The SharePoint 2010 Object Model has a couple of ‘booby traps’ and if you don’t pay careful attention you might end up wasting precious time trying to troubleshoot code which should be working.

The following issue is a classic example of syntax which is really easy to implement and descriptive enough to prevent us from making mistakes…but it can be a little misleading.

If you want to retrieve an existing site column (field) from a SPWeb and you know what the internal name of the field is you can use the following to get the field:

SPField newField = web.Fields.GetField(fieldname);

If you don’t know the internal name of the field but you know what the display name of the field is you can use the following to get the field:

SPField newField = web.Fields.GetField(fieldname);


SPField newField = web.Fields[fieldname];

Now, imagine you want to programmatically (C#) add a site column (field) to a SharePoint list, library or content type.

First you want to check if the field exists, then you want to retrieve the field and finally you want to add the field to a list, library or content type.

1-You can use the display name of the field to check if it exists:


The result is = true so

2-You want to use the display name of the field to fetch the field from the web:


You can see from the two screenshots (above) that the comments indicate that the ‘display name’ can be used in both functions so by looking at it one would assume that if web.Fields.ContainsField(“SolutionExpert”) is true then you will be able to retrieve the field by using SPField newfield = web.Fields[“SolutionExpert”] ... but there is a problem!!!

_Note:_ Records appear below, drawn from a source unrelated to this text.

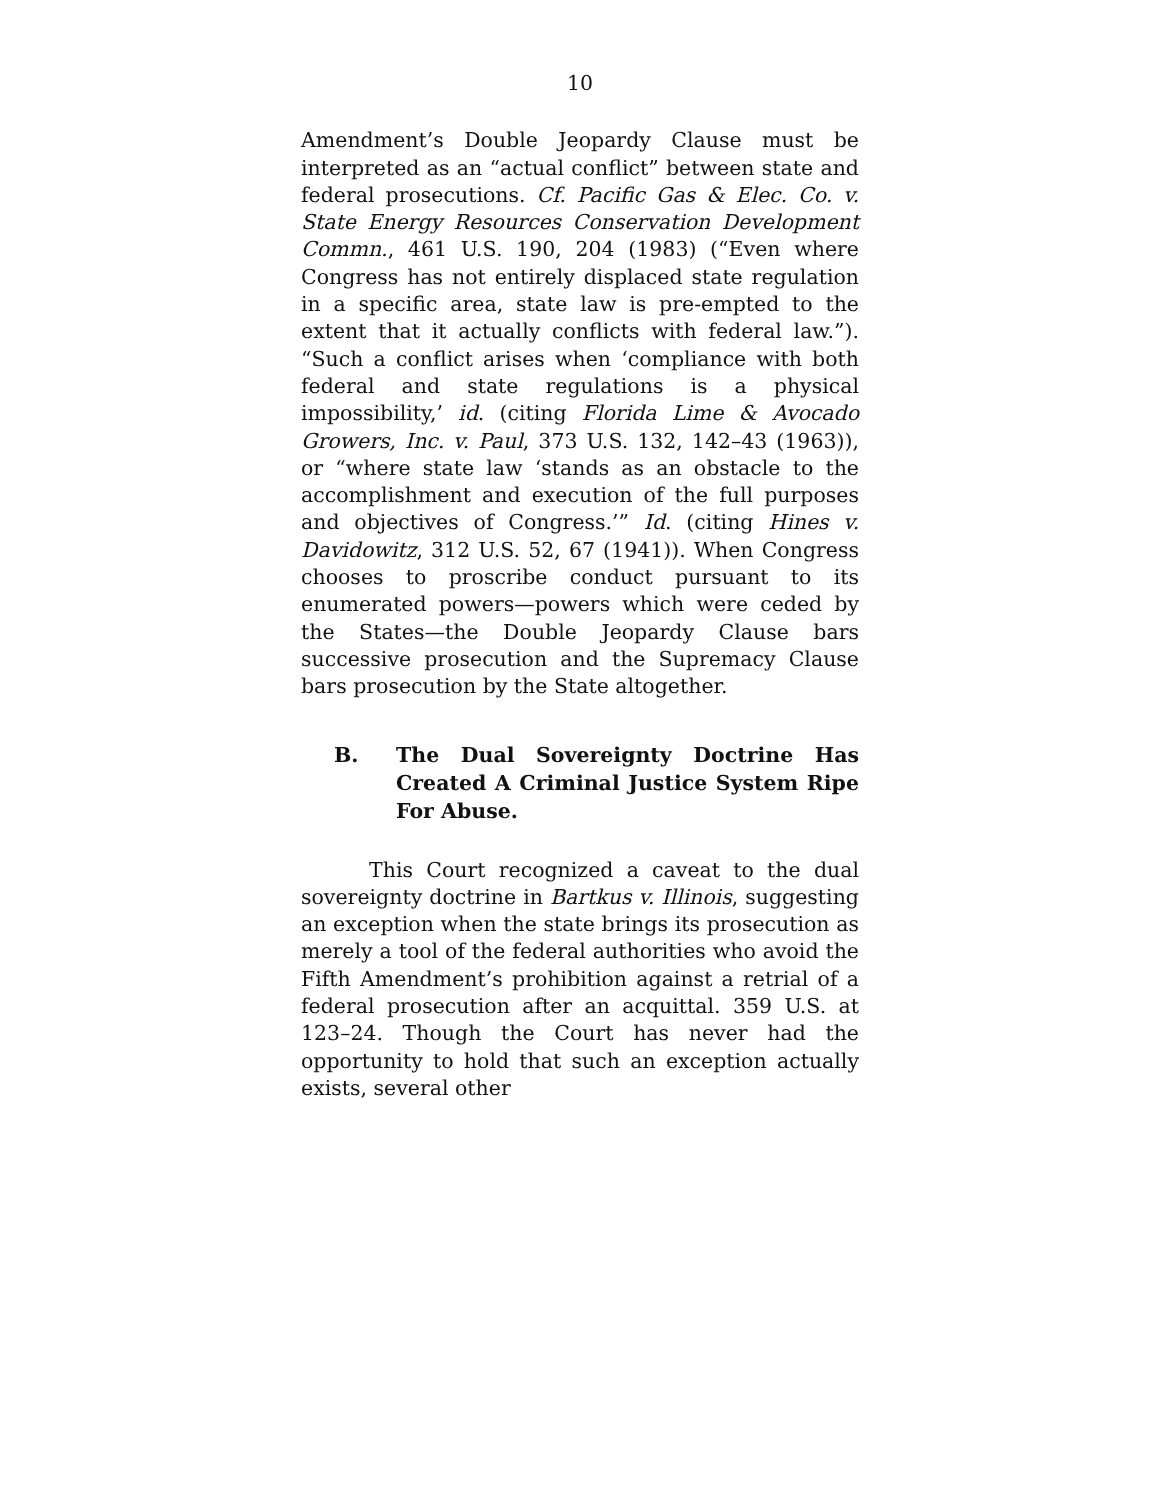10
Amendment’s Double Jeopardy Clause must be interpreted as an “actual conflict” between state and federal prosecutions. Cf. Pacific Gas & Elec. Co. v. State Energy Resources Conservation Development Commn., 461 U.S. 190, 204 (1983) (“Even where Congress has not entirely displaced state regulation in a specific area, state law is pre-empted to the extent that it actually conflicts with federal law.”). “Such a conflict arises when ‘compliance with both federal and state regulations is a physical impossibility,’ id. (citing Florida Lime & Avocado Growers, Inc. v. Paul, 373 U.S. 132, 142–43 (1963)), or “where state law ‘stands as an obstacle to the accomplishment and execution of the full purposes and objectives of Congress.’” Id. (citing Hines v. Davidowitz, 312 U.S. 52, 67 (1941)). When Congress chooses to proscribe conduct pursuant to its enumerated powers—powers which were ceded by the States—the Double Jeopardy Clause bars successive prosecution and the Supremacy Clause bars prosecution by the State altogether.
B. The Dual Sovereignty Doctrine Has Created A Criminal Justice System Ripe For Abuse.
This Court recognized a caveat to the dual sovereignty doctrine in Bartkus v. Illinois, suggesting an exception when the state brings its prosecution as merely a tool of the federal authorities who avoid the Fifth Amendment’s prohibition against a retrial of a federal prosecution after an acquittal. 359 U.S. at 123–24. Though the Court has never had the opportunity to hold that such an exception actually exists, several other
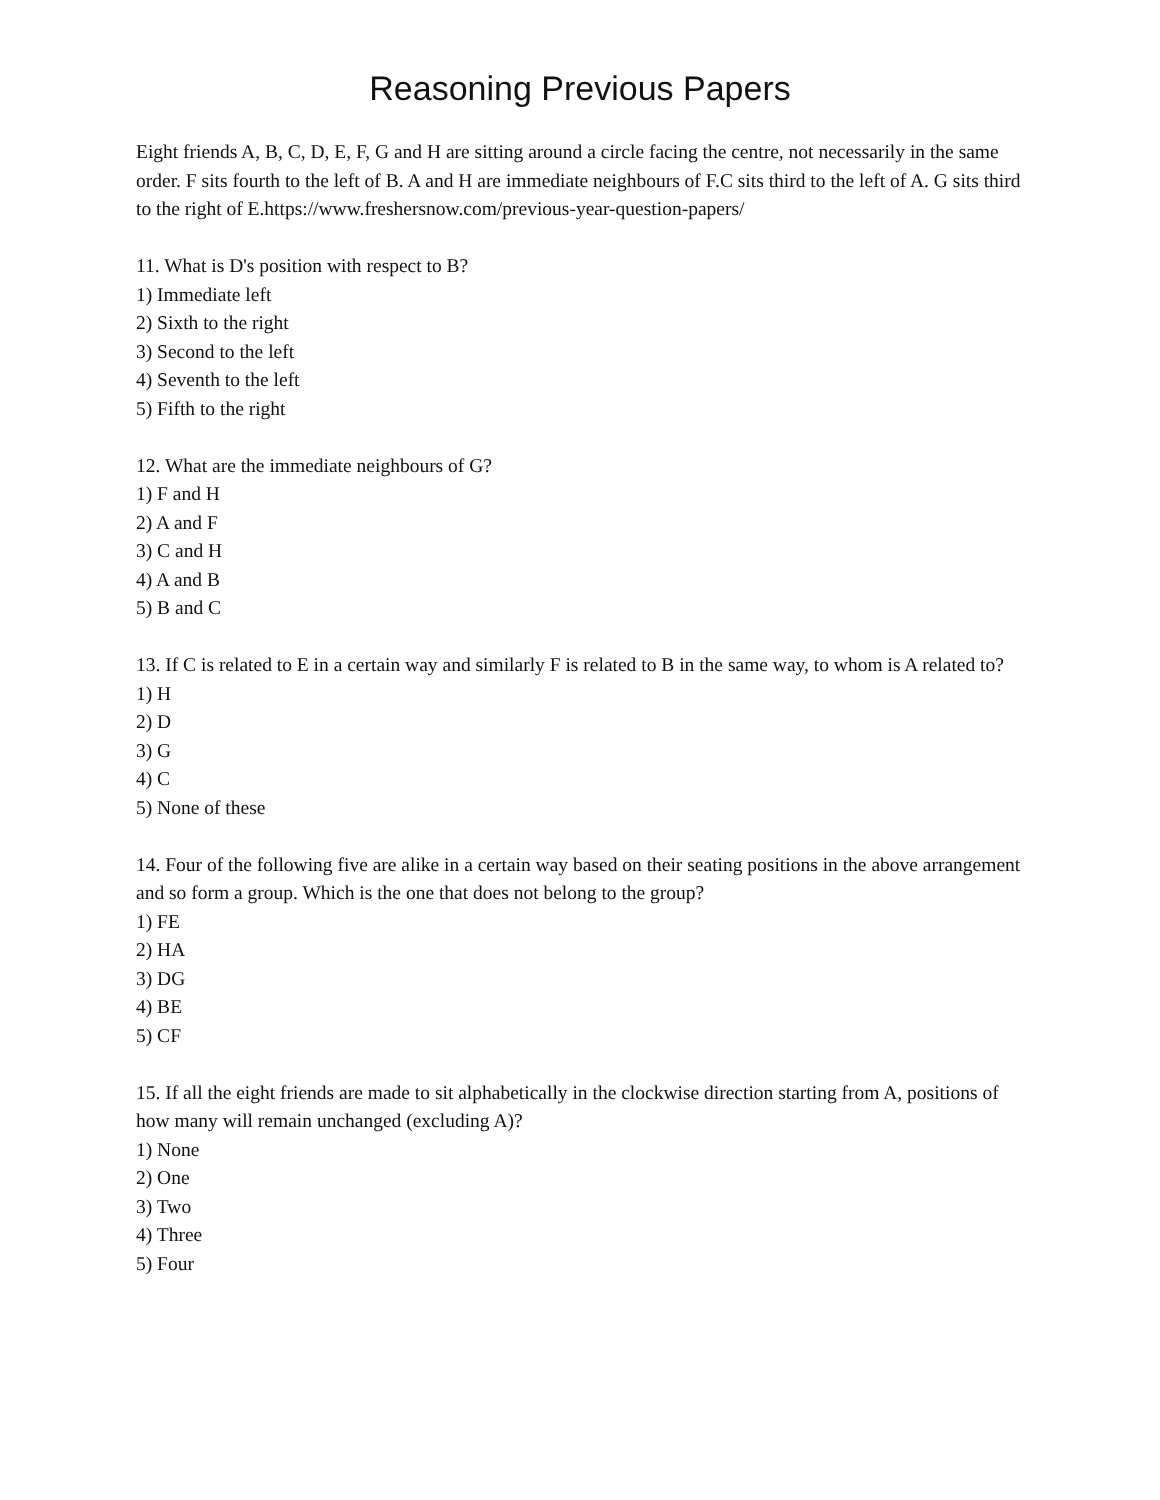Reasoning Previous Papers
Eight friends A, B, C, D, E, F, G and H are sitting around a circle facing the centre, not necessarily in the same order. F sits fourth to the left of B. A and H are immediate neighbours of F.C sits third to the left of A. G sits third to the right of E.https://www.freshersnow.com/previous-year-question-papers/
11. What is D's position with respect to B?
1) Immediate left
2) Sixth to the right
3) Second to the left
4) Seventh to the left
5) Fifth to the right
12. What are the immediate neighbours of G?
1) F and H
2) A and F
3) C and H
4) A and B
5) B and C
13. If C is related to E in a certain way and similarly F is related to B in the same way, to whom is A related to?
1) H
2) D
3) G
4) C
5) None of these
14. Four of the following five are alike in a certain way based on their seating positions in the above arrangement and so form a group. Which is the one that does not belong to the group?
1) FE
2) HA
3) DG
4) BE
5) CF
15. If all the eight friends are made to sit alphabetically in the clockwise direction starting from A, positions of how many will remain unchanged (excluding A)?
1) None
2) One
3) Two
4) Three
5) Four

The internal name of my field is ‘SolutionExpert’ and the display name is ‘Solution Expert’ so I made a mistake!!

If you look closely at web.Fields.ContainsField(string fieldName) you will see that the method accepts either the display name or the internal name of the field, so you might find yourself in a situation where you passed in the internal name of a field to web.Fields.ContainsField and the result was true, but when you then use the same field name to try access the field with newfield = web.Fields[fieldname] you will get an error because newfield = web.Fields[fieldname] only accepts the display name of the field and not the internal name.



So, remember that it is much safer to reference fields by its internal name and instead of using

SPField newField = web.Fields[fieldname]

rather use:

SPField newField = web.Fields.GetField(fieldname);


Also see:


ADmin said...

When you have this essential structure set up, you can begin pondering what number this site of expressions to compose for every part of your article.

Arsalan Yousuf said...

Thank you for this fantastic and needful read. I was very encouraged to find this site. Thanks a lot. coursework writing

Jason said...

Thank you also my error is Column with name "'HybridParserTimeAvg' was not found." I wanted to post this to show that this isn't just about the above fields. But the code can be used if slightly modified.